● Activity: Continue the authors' reply to the reviewer's line-by-line manuscript comments, picking up after its final line.

● Reading text:

[Start of Attachment]

Answer: Thank you very much for your comment! The "," was replaced with "and" in the revised manuscript. This revise can be found in line 139.

Line 117-118: Replace the "and some steps in literature method have been improved" with "some modifications".

Answer: Thank you very much for your comment! The "and some steps in literature method have been improved" was replaced with "some modifications". This revise can be found in line 153.

Line 123-124: Indicate the instrument employed for the detection of FAMES (also indicate the model and brand as it is done for other instruments, see line 133 as an example).

Answer: Thank you very much for your comment! The residue was redissolved with mobile phase, then was determined on an gas chromatography system (7890A, Agilent Corp., Santa Clara, CA, USA). This revise can be found in line 161-162.

Line 130: Add a space between "group." and "Total".

Answer: Thank you very much for your comment! A space was added between "group." and "Total". This revise can be found in line 169.

Line 138: Add a space between "generated." and "Raw".

Answer: Thank you very much for your comment! A space was added between between "generated." and "Raw". This revise can be found in line 177.

Line 143: FPKM or RPKM?

[End of Attachment]

● Records supplied:

[Start of Attachment]

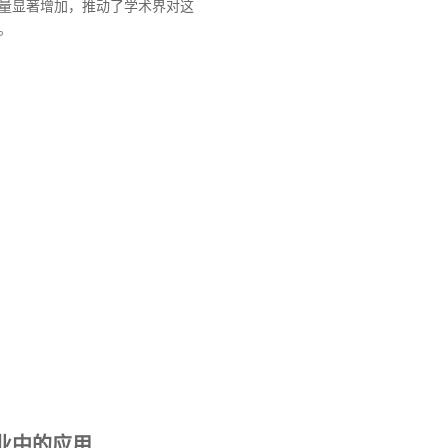
量显著增加，推动了学术界对这
。
业中的应用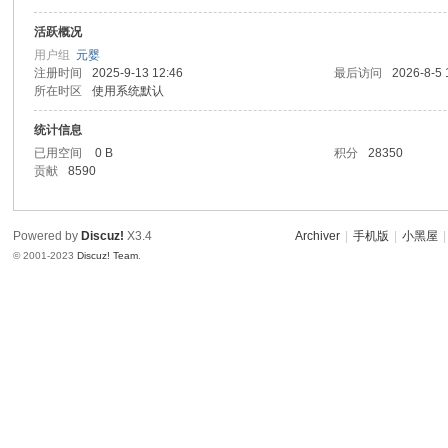
活跃概况
士
用户组
元婴
注册时间
2025-9-13 12:46
最后访问
2026-8-5 
所在时区
使用系统默认
统计信息
已用空间
0 B
积分
28350
贡献
8590
Powered by
Discuz!
X3.4
Archiver
|
手机版
|
小黑屋
|
论
© 2001-2023
Discuz! Team
.
坛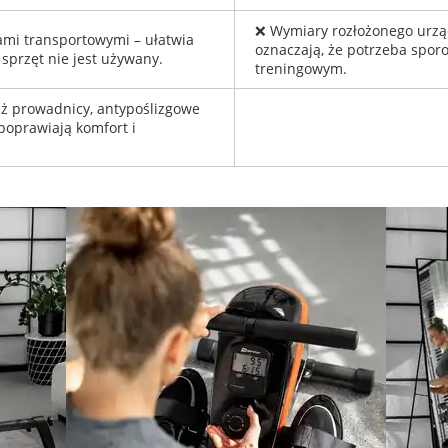
❌ Wymiary rozłożonego urząd
ami transportowymi – ułatwia
oznaczają, że potrzeba spor
przęt nie jest używany.
treningowym.
uż prowadnicy, antypoślizgowe
poprawiają komfort i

[End of Attachment]

● Output of the exercise:
Answer: Thank you very much for your comment! It is per kilo base of transcripts per million (RPKM). This revise can be found in line 182.

Line 146: Indicate in the text the meaning of the acronym “EP”, since it is the first time that it is named. 

Answer: Thank you very much for your comment! The “EP” is the abbreviation of eppendorf. This revise can be found in line 185.

Line 169: Add a space between "S1." and "β-actin".

Answer: Thank you very much for your comment! The word order here was fully revised in the manuscript. This revise can be found in line 210-211.

Line 175: Add a space between "ºC." and "Next".

Answer: Thank you very much for your comment! A space was added between "ºC." and "Next". This revise can be found in line 217.

Line 177: Add a space between "Roche." and "Switzerland".

Answer: Thank you very much for your comment! A space was added between "Roche." and "Switzerland". This revise can be found in line 219.

Line 179: Add a space between "PCR." and "Real-time".

Answer: Thank you very much for your comment! The description of “The parameter for Real-time PCR” was updated in the manuscipt. This revise can be found in line 221.

Results

Line 216-270: Add a spaces after ":".

Answer: Thank you very much for your comment! A spaces were added after ":" in the mnauscript, such as line 260-263,

Table 2: For clarity, consider adding two additional columns in Table 2, specifying significance (instead of adding asterisks after SEM of SF yaks). I suggest adding the columns after SF yaks in each case (i.e., one column in the absolute content section, and one in the relative content section, as indicate above). The additional columns could be named F (referring to feeding). Thus, "*Significantly different from graze feeding (GF) yaks (P < 0.05); ** Significantly different from GF yak (P < 0.01)" would be replaced in the table footer by "F: significantly different values as influenced by feeding: * (P< 0.05); ** (P< 0.01); ns: no significant difference" or similar.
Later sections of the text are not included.